WORK TO COMPLETE |
Look through the entries below and return all lines including the word "assign".

Hardware project source files
┌──

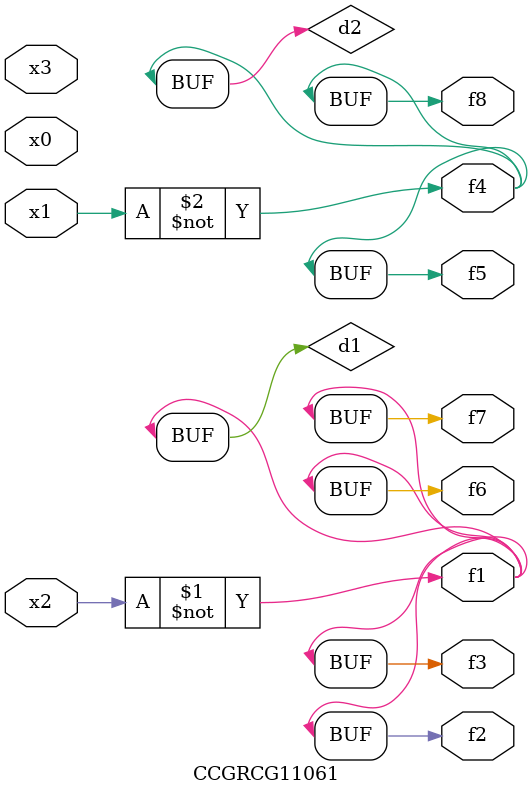
<source format=v>
module CCGRCG11061(
	input x0, x1, x2, x3,
	output f1, f2, f3, f4, f5, f6, f7, f8
);

	wire d1, d2;

	xnor (d1, x2);
	not (d2, x1);
	assign f1 = d1;
	assign f2 = d1;
	assign f3 = d1;
	assign f4 = d2;
	assign f5 = d2;
	assign f6 = d1;
	assign f7 = d1;
	assign f8 = d2;
endmodule

</source>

└──

OUTPUT OF THE TASK |
	assign f1 = d1;
	assign f2 = d1;
	assign f3 = d1;
	assign f4 = d2;
	assign f5 = d2;
	assign f6 = d1;
	assign f7 = d1;
	assign f8 = d2;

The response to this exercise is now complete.